В связи с гибелью единственного сына в первую мировую войну идея «повторения» имела для Шестова сугубо личный смысл. [96] Б.Пастернак пишет в «Охранной грамоте»: «Меня заклял отказаться от этой мысли (идти добровольцем па фронт. — В.Е.) сын Шестова, красавец прапорщик. Он с трезвой положительностью рассказал мне о фронте, предупредив, что я встречу там одно противоположное тому, что рассчитываю найти. Вскоре затем он погиб в первом из боев по возвращении на позиции из этого отпуска».
Отзвуки этой трагедии слышатся в его книгах; в судьбе Шестова и Иова есть родственные черты. Крик несчастного штабс-капитана Снегирева, теряющего своего Илюшечку: «Не хочу другого мальчика!» — можно считать лейтмотивом позднего шестовского творчества.
Ради точности следует указать, что мысль о «повторении» не явилась для Шестова полной неожиданностью. Еще во «Власти ключей» Шестов писал о том, что «был в средние века на свете человек, по имени Петр Дамиани, который утверждал, что для Бога возможно даже и бывшее сделать никогда не бывшим…» (7, 58), но тогда Шестов не осмелился разделить мнение Дамиани и нашел ему только служебное применение в качестве «палки», которую можно воткнуть «в колеса быстро мчащейся колесницы» рационалистической философии. Шестов также сочувствовал идее «воскрешения отцов», которую развивал в России Н.Федоров и которую с известными оговорками следует признать одним из вариантов идеи «повторения». Однако Шестов скептически относился к тем средствам, которые предлагал для этого Федоров, видя в них преувеличенную веру в науку и разум.
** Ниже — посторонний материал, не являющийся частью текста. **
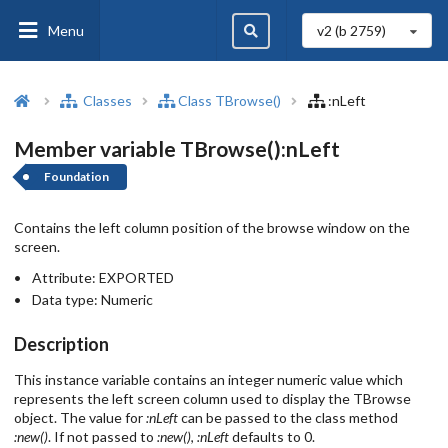
Menu
v2 (b
2759
)
Classes
Class TBrowse()
:nLeft
Member variable TBrowse():nLeft
Foundation
Contains the left column position of the browse window on the
screen.
Attribute:
EXPORTED
Data type:
Numeric
Description
This instance variable contains an integer numeric value which
represents the left screen column used to display the TBrowse
object. The value for
:nLeft
can be passed to the class method
:new()
. If not passed to
:new()
,
:nLeft
defaults to 0.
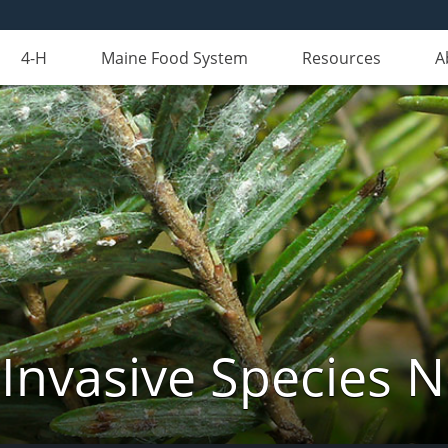
4-H
Maine Food System
Resources
A
Invasive Species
Теперь Шестов созрел для принятия идеи «повторения». В этом, однако, не следует видеть заслугу одного Киркегора, тем более что его трактовка идеи была далеко не столь прямолинейна, как у Шестова. В чем же здесь дело?
К 30-м годам происходит некоторая стабилизация позиции Шестова. Она приводит к тому, что Шестов получает возможность затрачивать меньше энергии на операцию спасения. Правда, у него сонм врагов — от Анаксимандра до Вл. Соловьева, однако борьба с ними ведется, как мы видели, по разработанному канону и не требует предельного напряжения. Сохранившаяся энергия ищет своего выхода, и направление этого выхода приобретает гуманистический оттенок.
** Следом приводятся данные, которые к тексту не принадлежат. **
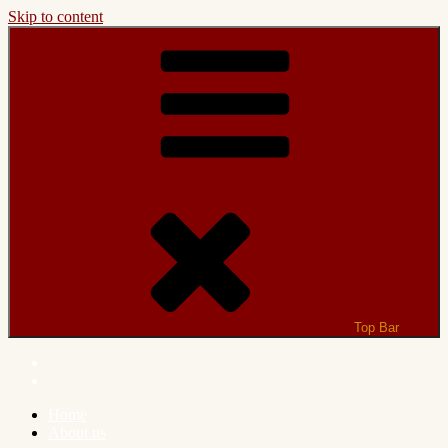
Skip to content
Top Bar
Home
About us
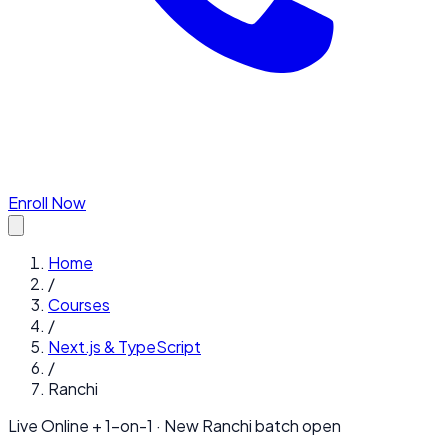
Enroll Now
Home
/
Courses
/
Next.js & TypeScript
/
Ranchi
Live Online + 1-on-1 · New
Ranchi
batch open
Шестов обрушивается на закон противоречия:
«Круглый квадрат или деревянное железо есть бессмыслица и стало быть есть невозможное, ибо такие сочетания понятий сделаны вопреки закону противоречия. А отравленный Сократ не есть бессмыслица и стало быть такое возможно, ибо на такое соединение понятий закон противоречий дал свое соизволение. Спрашивается: нельзя ли упросить или заставить закон противоречия изменить свои решения?.. Так, чтоб вышло, что отравленный Сократ — есть бессмыслица и стало быть Сократа не отравили, а деревянное железо не есть бессмыслица и стало быть возможно, что где-нибудь деревянное железо и разыщется» (10, 268).
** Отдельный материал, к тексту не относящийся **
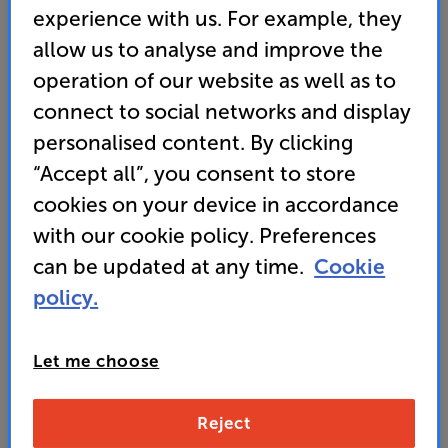
experience with us. For example, they
allow us to analyse and improve the
operation of our website as well as to
connect to social networks and display
personalised content. By clicking
“Accept all”, you consent to store
cookies on your device in accordance
with our cookie policy. Preferences
It's either a broken link or the page has moved.
can be updated at any time.
Cookie
Here are some other helpful links instead:
policy.
Home
FAQs
Let me choose
Contact Us
Reject
Store Finder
Для Шестова «деревянное железо» куда более приемлемо, нежели уничтожение человека. Но «деревянным железом» Шестов не ограничивается. В идею «повторения» он незаметно вводит понятие справедливости, с которым его бог вступает в определенные отношения. У Шестова все складывается таким образом, что случаи «повторения» могут происходить только как замена несправедливого справедливым. Отмена сократовского отравления или возвращение Иову его детей в новой временной перспективе — действия справедливые с точки зрения человеческого разума. Но ведь у Шестова бог определяется как абсолютный каприз. Почему же он тогда не сделает, скажем, бывшего Пушкина — небывшим, удовлетворяя своей прихоти или мольбе завистливого графомана? Бог возвращает Иову детей (если принять шестовскую интерпретацию, опять-таки произвольную), сознавая несправедливость своего безжалостного испытания праведника. В своем произволе, утверждает Шестов, бог «не страшен, он благостен» (11, 290). Не ограничивается ли тем самым произвол бога? Наконец, Шестов предвкушает «обратное» воссоединение Киркегора с его бывшей невестой Региной Ольсен, на что С.Булгаков — в некрологе, посвященном Шестову, где чувство старой дружбы соперничает с раздражением, рожденным у православного священника шестовской «ересью», — заметил, что в желаниях возможен разнобой:
«Может быть, Регина и не пожелает менять своего Шлегеля (мужа Р.Ольсен. — В.Е.) на Киркегора».
Так появление «благостного» бога взорвало религиозную систему Шестова, не приспособленную для запоздалой, предсмертной шестовской попытки «оправдания добра».